# Carte graphique AGP plus performante pour un PM G5 bi-2ghz



## vg93179 (31 Août 2008)

Salut à tous. 

Ca fait quelques temps que je constate que ma carte graphique, une ATI 9600XT en AGP, est un peu juste pour travailler confortablement sur quelques applis... (et principalement sur aperture... ) 
J'ai donc envie de la changer... d'autant que le G5 tient toujours bien la route à côté de ça ! 

Problème, les standarts ont changé, et les cartes vidéos sont maintenant en PCI-express... ce qui réduit le choix en AGP... 
Je lorgnais du côté des ATI X800XT, mais impossible d'en trouver une dispo... 
Ou du côté des Gforce 6800, mais là non plus, pas trouvé... 
Les seules que j'ai déniché (macway, owc..), ce sont des 9800 pro, mais j'ai peur que l'investissement n'en vaille pas vraiment la peine comparé à ma 9600 xt.. 
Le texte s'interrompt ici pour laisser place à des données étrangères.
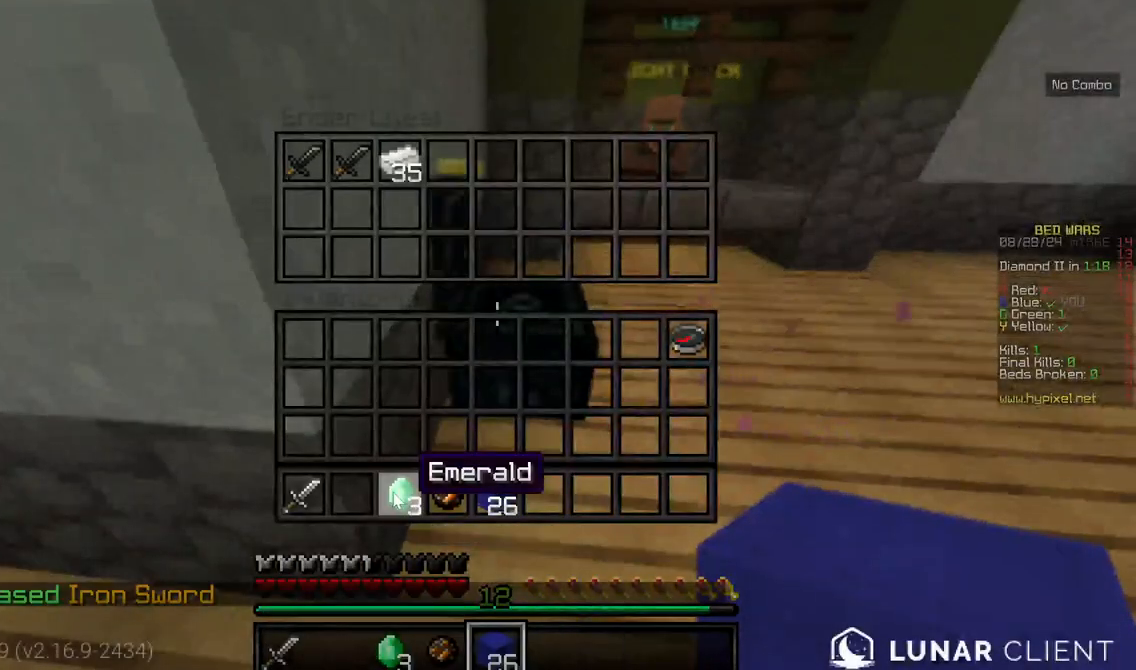
{"keys": [], "mouse": [], "events": []}
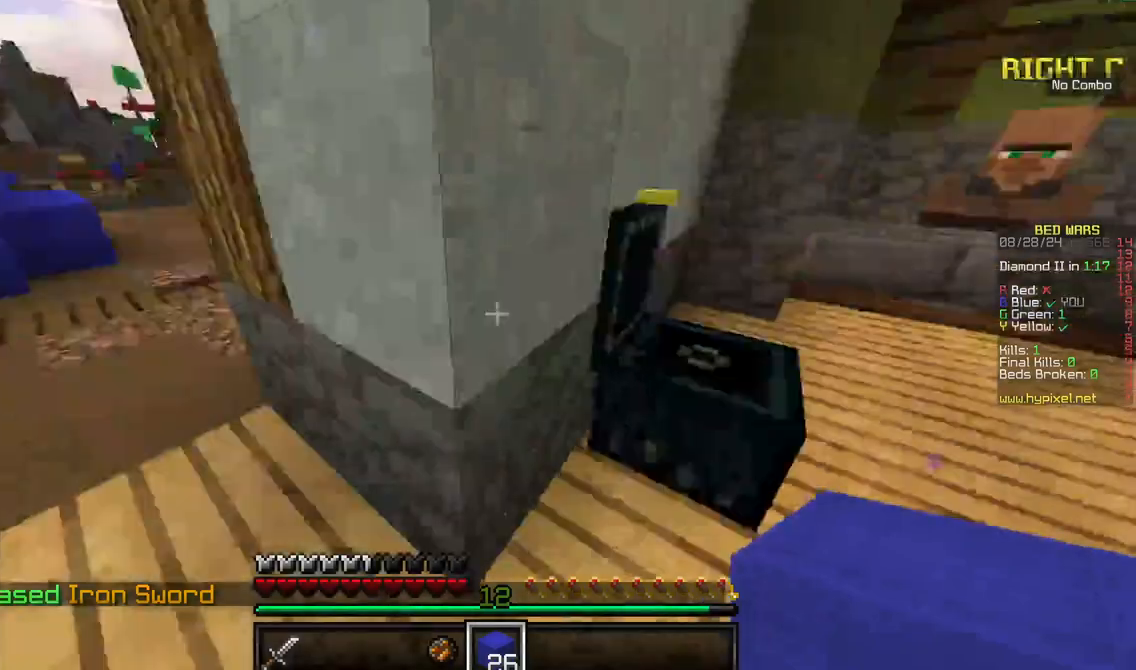
{"keys": ["w"], "mouse": [], "events": [[250, "w", "down"]]}
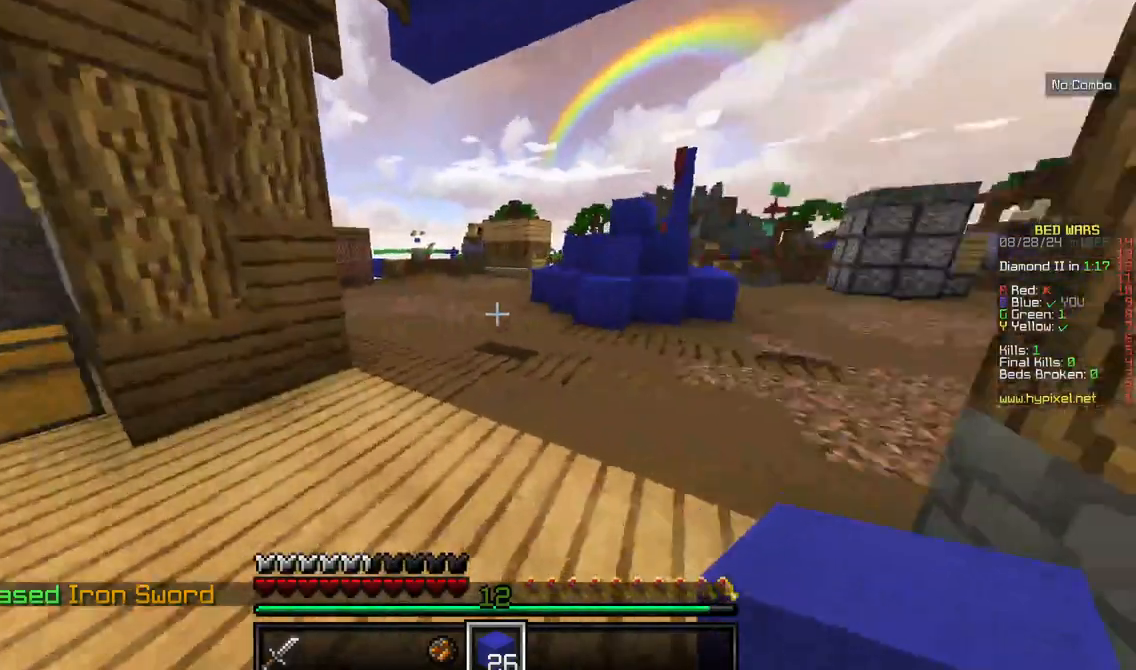
{"keys": ["w"], "mouse": [], "events": []}
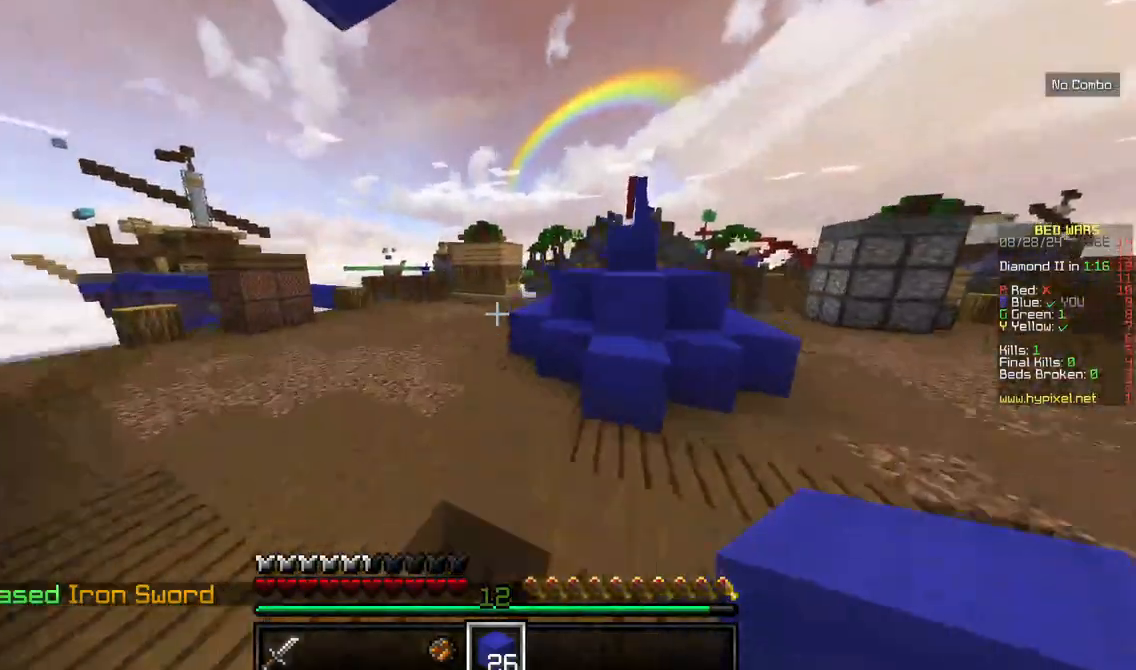
{"keys": ["a", "w"], "mouse": [], "events": [[384, "a", "down"]]}
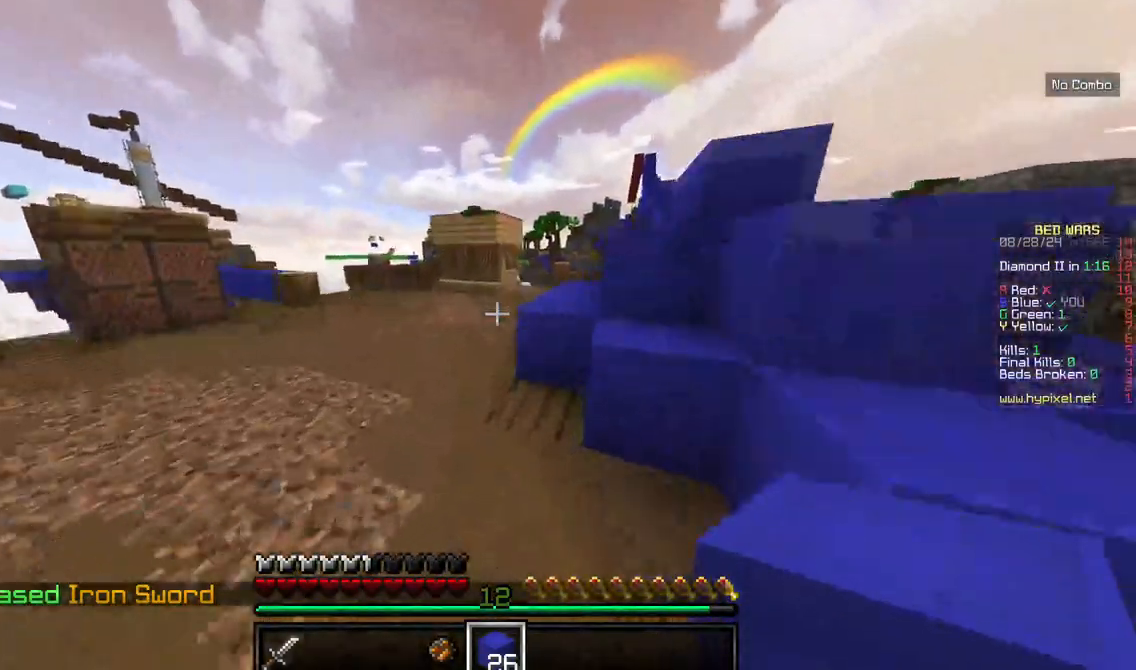
{"keys": ["w"], "mouse": [], "events": [[134, "a", "up"]]}
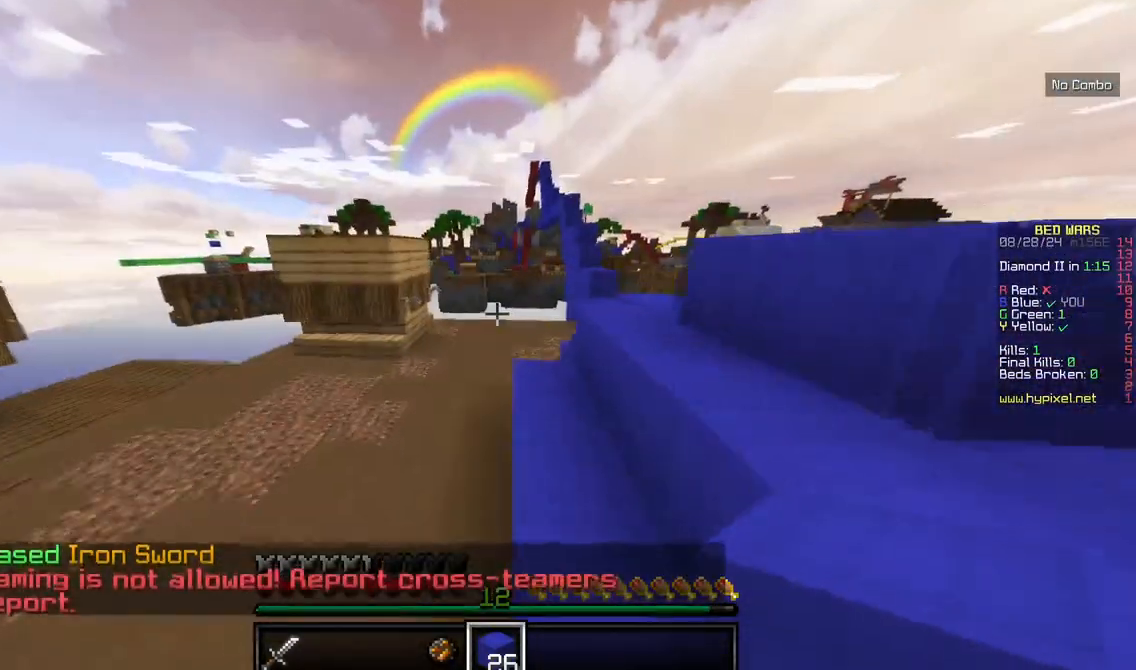
{"keys": ["d", "w"], "mouse": [], "events": [[284, "d", "down"]]}
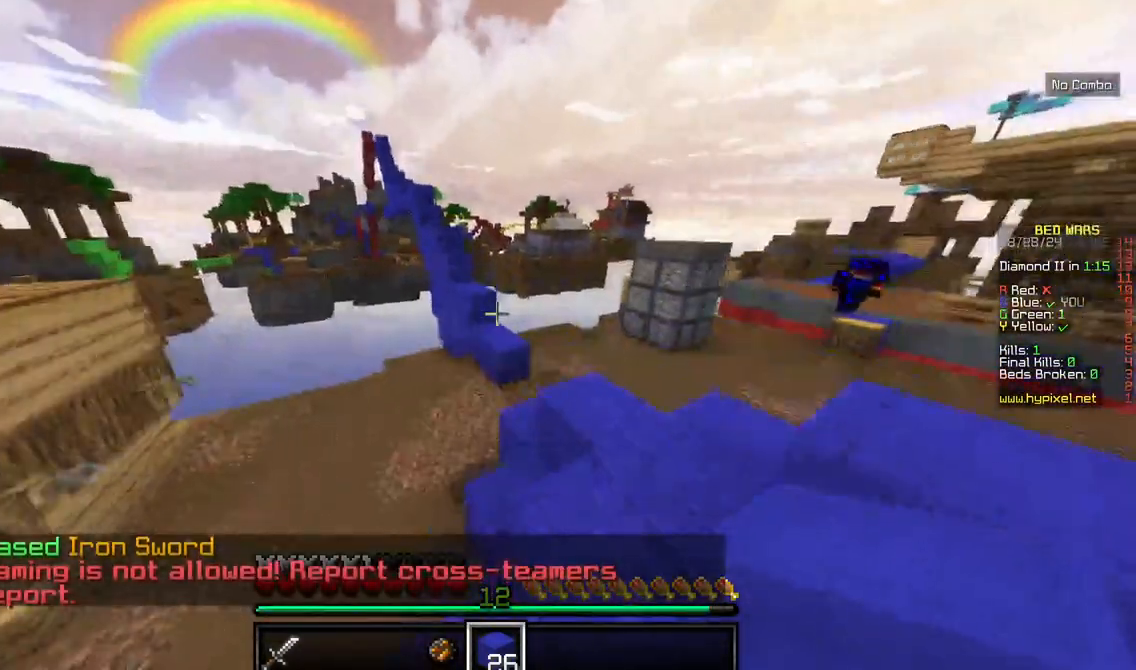
{"keys": ["d", "w"], "mouse": [], "events": []}
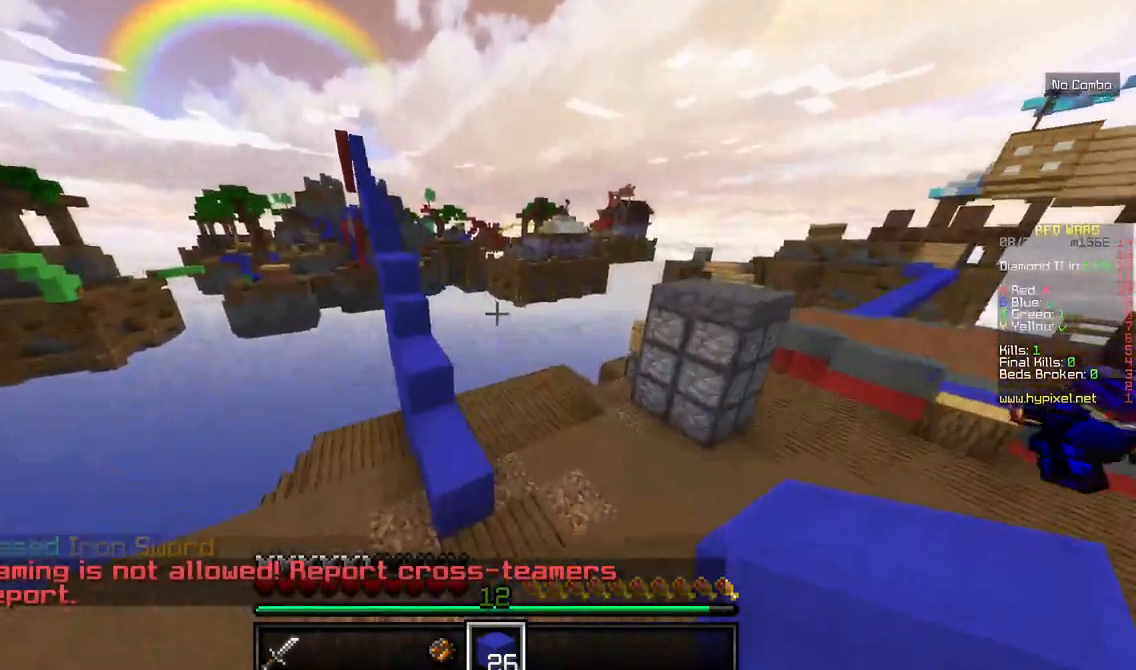
{"keys": ["a", "w"], "mouse": [], "events": [[134, "d", "up"], [267, "a", "down"]]}
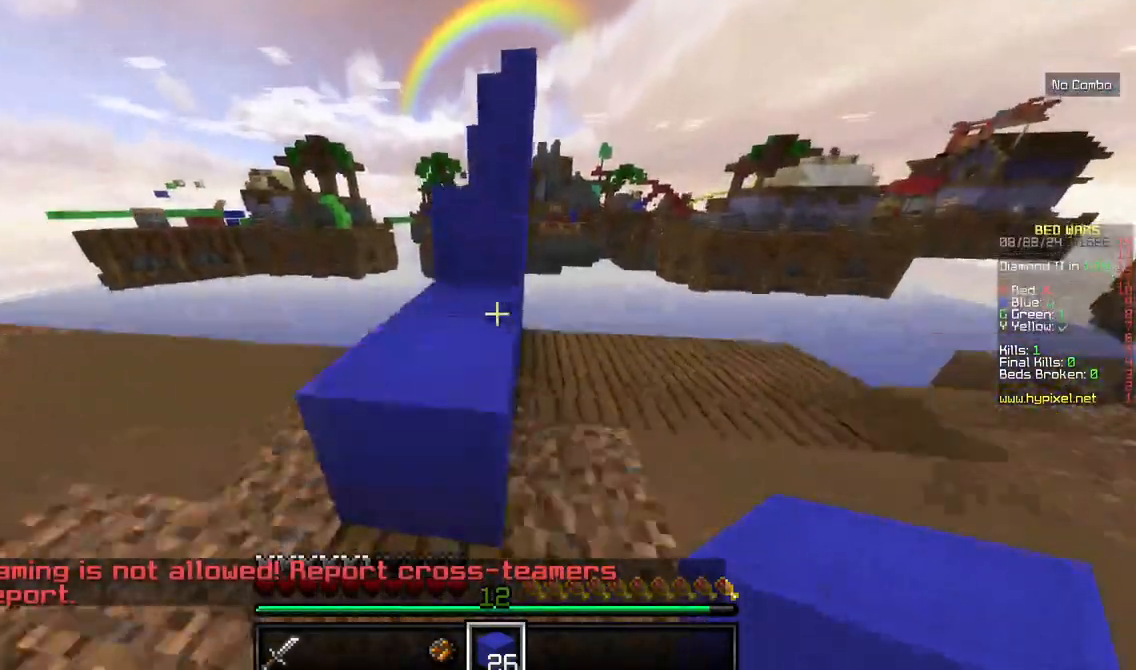
{"keys": ["w"], "mouse": [], "events": [[84, "a", "up"]]}
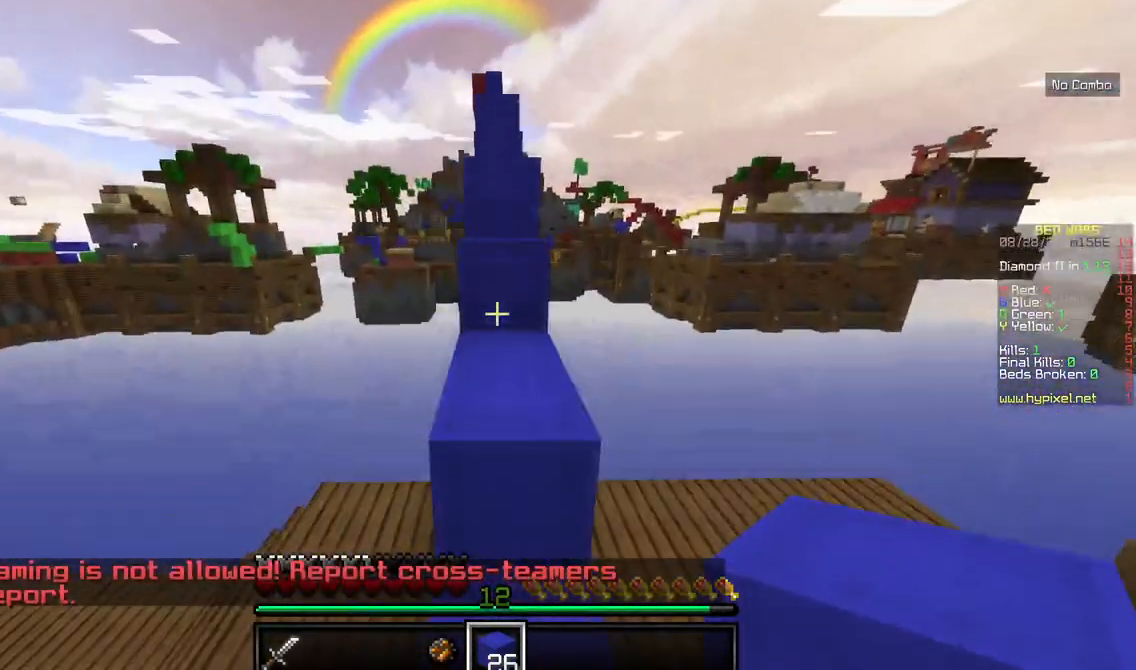
{"keys": ["w"], "mouse": [], "events": []}
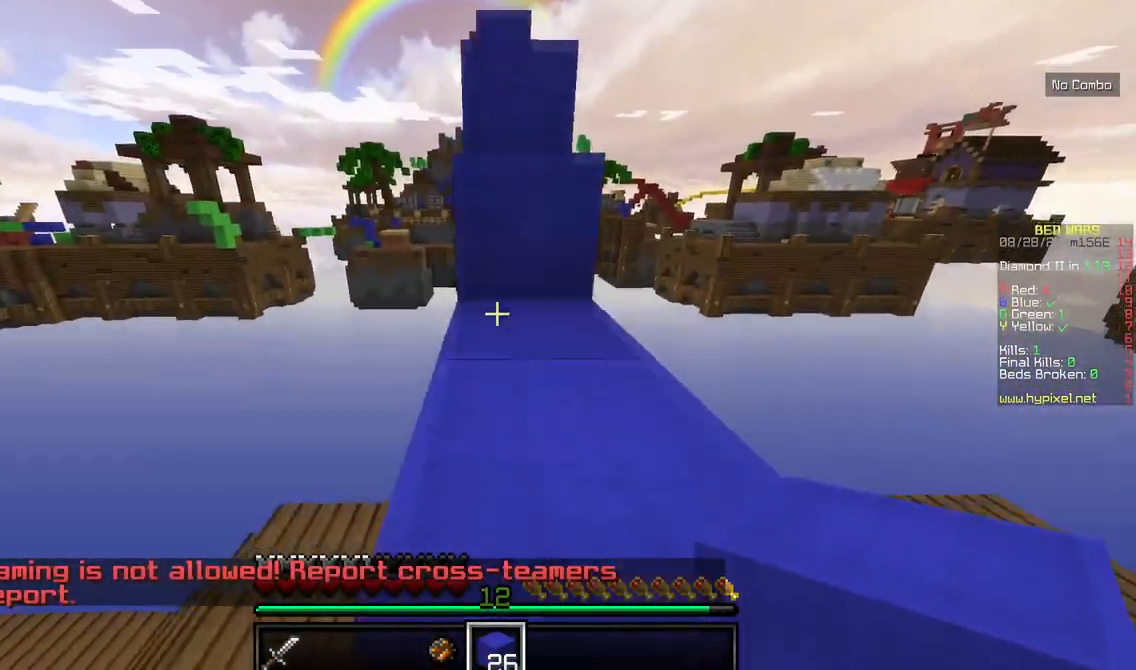
{"keys": [], "mouse": [], "events": [[484, "w", "up"]]}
Avez vous des pistes de revendeur qui ont en dispo des cartes puissantes en AGP pour mac  ?  

Merci d'avance


----------



## macinside (31 Août 2008)

une 6800 sur ebay


----------



## vg93179 (31 Août 2008)

Merci ! j'avais pas cherché la 6800 sur ebay tiens ! Un peu chère, mais je pense que ca se trouve  pas beaucoup en dessous.. 
T'en penses quoi d'acheter une carte graphique sur ebay, pas trop risqué ?


----------



## fransoi5978 (14 Septembre 2008)

J'ai vendu une ATI Radeon X800Xt à 200&#8364; sur eBay aucun soucis. Je pense que tu peux en trouver à moins de 200&#8364;.
Sinon ici il y a un petit comparatif des carte AGP pour G5.


----------



## vg93179 (23 Septembre 2008)

Bon, j'ai fini par acheter une 6800 ultra flashee. 
Seul soucis, sur ce type de carte flashee, il faut un cable en y pour alimenter la carte. 
J'ai bien eu ce cable, fourni avec la carte, mais je n'ai pas trouvé où le brancher dans le G5... 
Le bout du cable est de ceux qu'on trouve dans les PC, avec 6 gros pic mâles dans un rectangle de plastic.
Je sais pas comment faire.... 
Une idée ?


----------



## fransoi5978 (24 Septembre 2008)

Il faut le brancher sur l'alim du lecteur de CD.


----------



## vg93179 (24 Septembre 2008)

fransoi5978 a dit:


> Il faut le brancher sur l'alim du lecteur de CD.



Merci, j'avais eu l'info entre temps... 

Malheureusement, la carte ne fonctionne pas... pour des raisons inexpliquées... 
J'ai fais un reset de la ram video, mais ca n'a rien donné...


----------



## fransoi5978 (25 Septembre 2008)

Sinon tu peux essayer de la reflasher. (si tu as un PC avec des ports AGP) Pour ma part j'ai une carte à flasher mais pas de PC !


----------



## vg93179 (26 Septembre 2008)

fransoi5978 a dit:


> Sinon tu peux essayer de la reflasher. (si tu as un PC avec des ports AGP) Pour ma part j'ai une carte à flasher mais pas de PC !


j'ai plus de PC ... malheureusement... ou pas


----------



## vg93179 (8 Novembre 2008)

Au final, j'ai acheté pour un peu plus cher sur ebay une 6800 ultra mac edition (150 euros). Ca fonctionne très bien, je suis ravi. 
Merci à vous.


----------